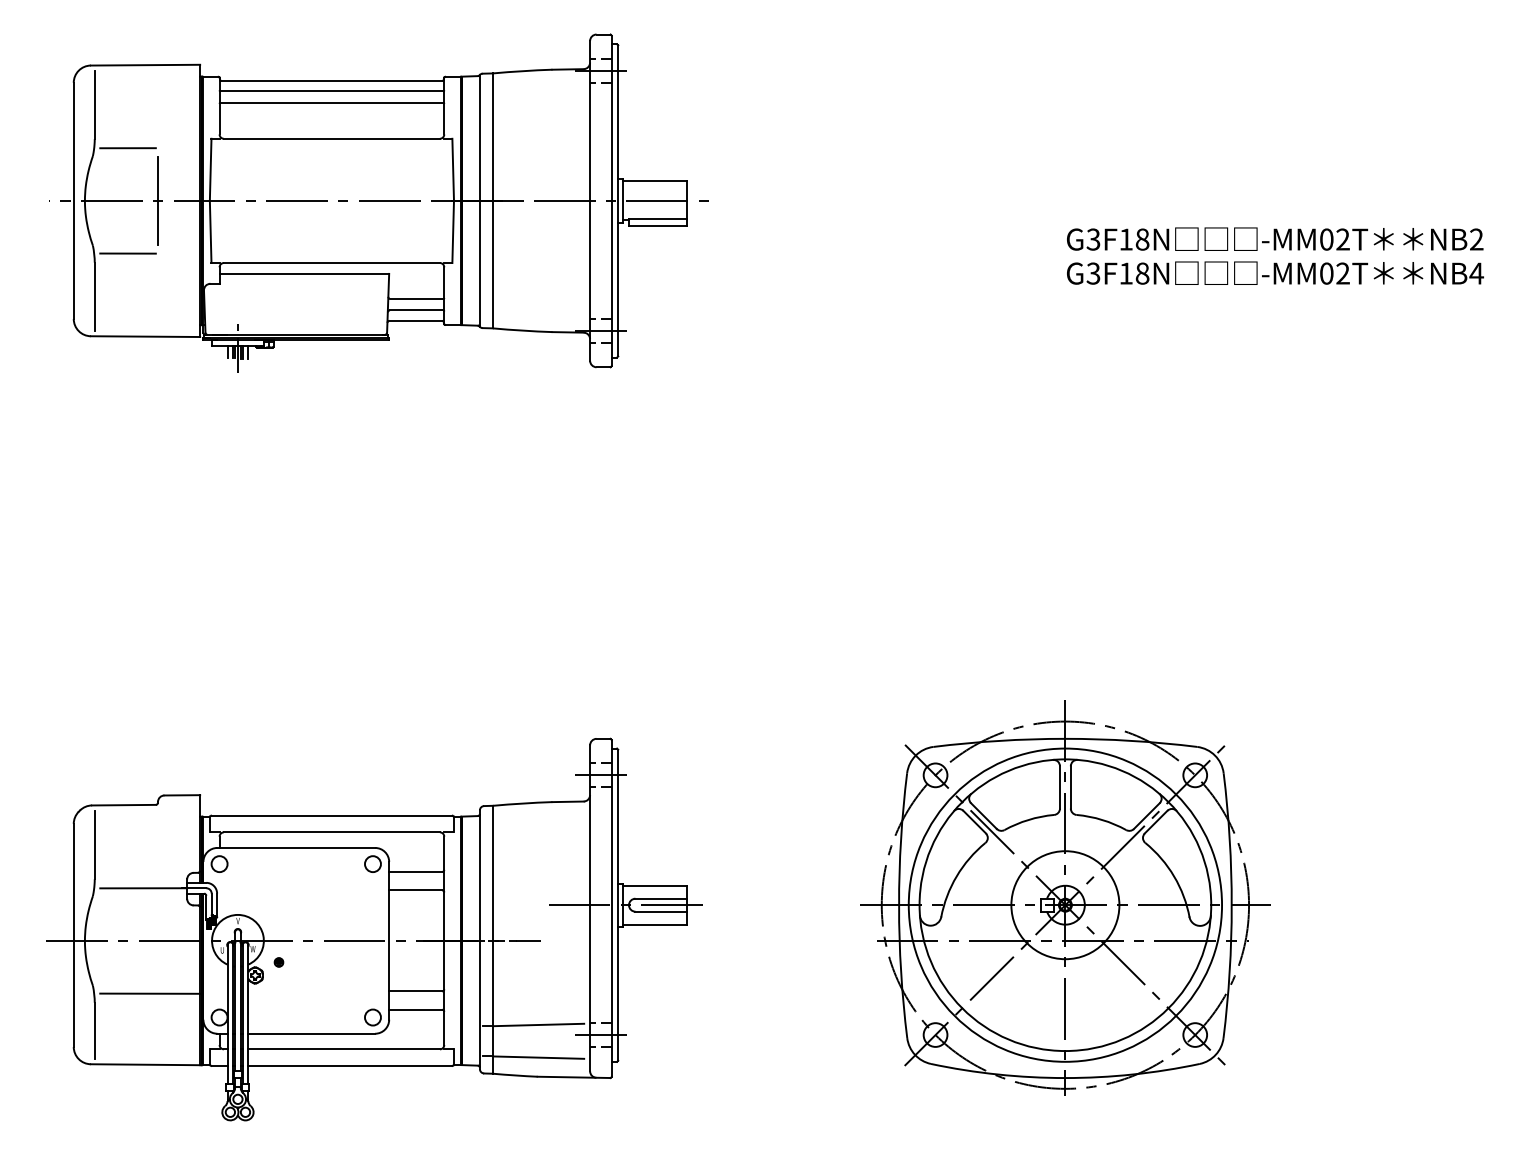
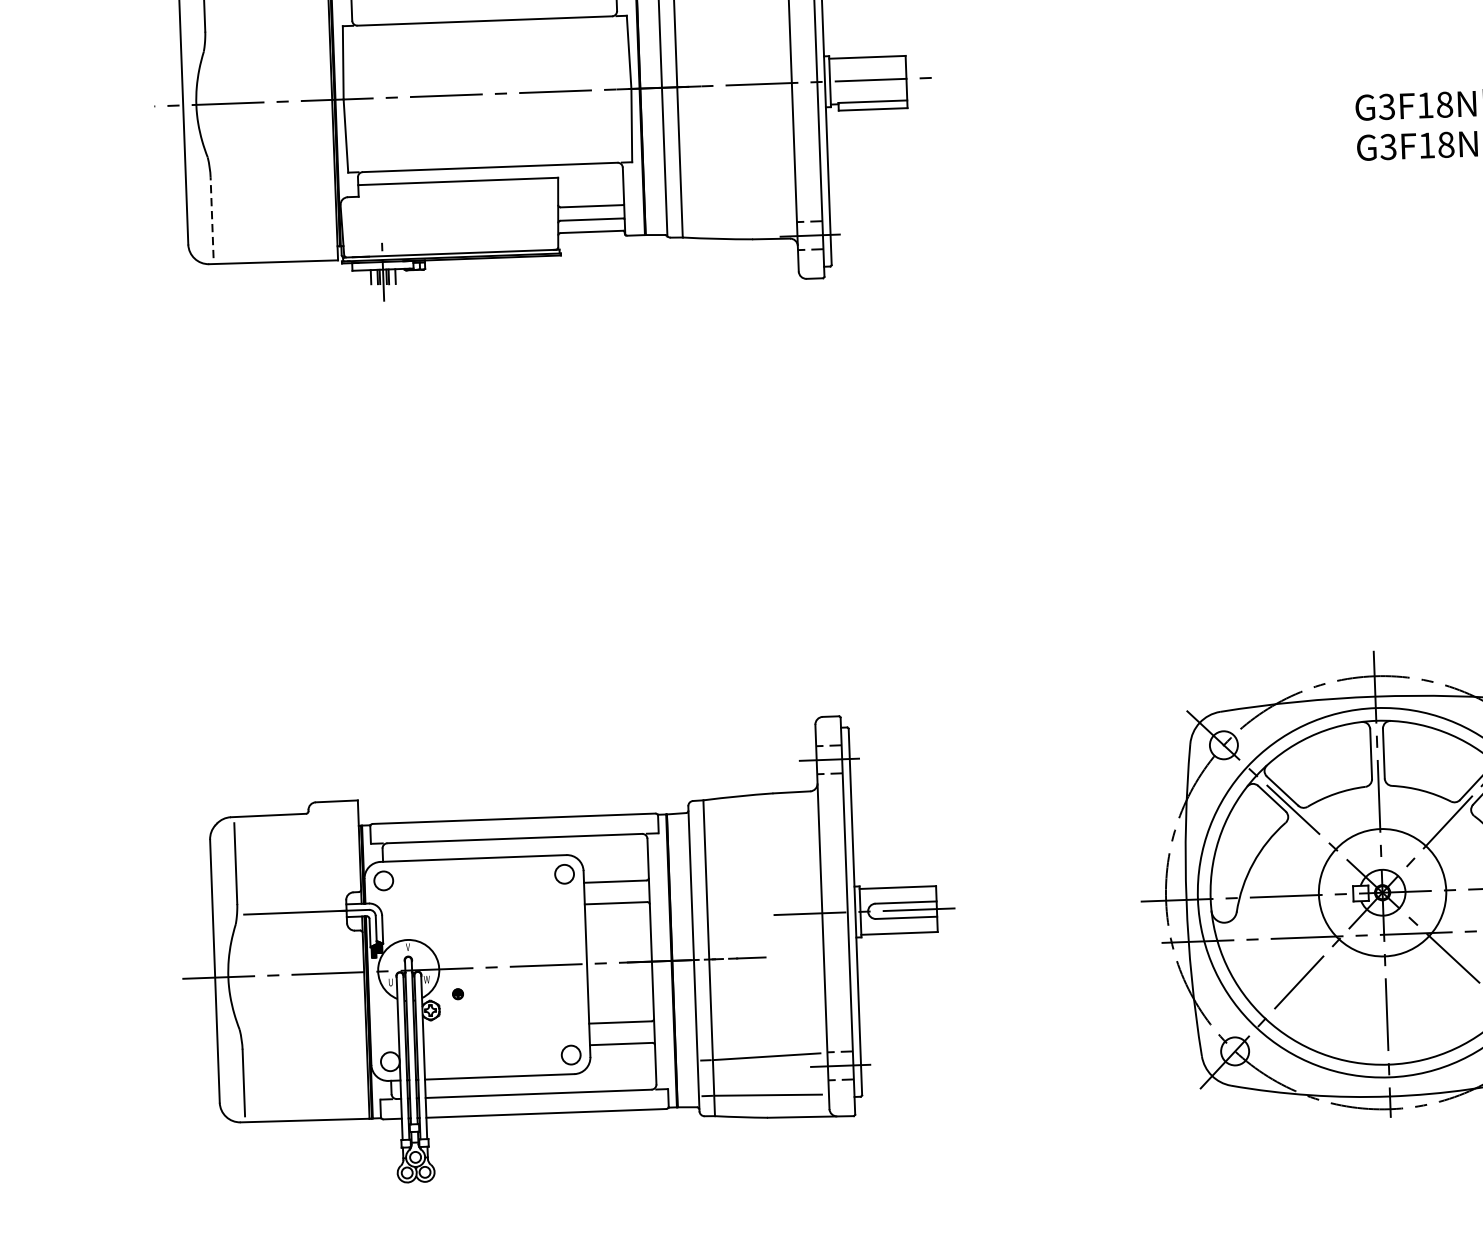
line: (127, 148) -> (244, 41), removed
line: (158, 200) -> (283, 101), removed
line: (127, 253) -> (248, 165), removed
line: (94, 296) -> (211, 217), solid -> dashed
line: (150, 993) -> (307, 1036), removed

——————————

DIRECTIONS FOR THIS TASK
Repeat precisely, and with nothing added, every line from the one containing "line: (94, 296)" to the last line of the listing above.

EXERCISE RESULT
line: (94, 296) -> (211, 217), solid -> dashed
line: (150, 993) -> (307, 1036), removed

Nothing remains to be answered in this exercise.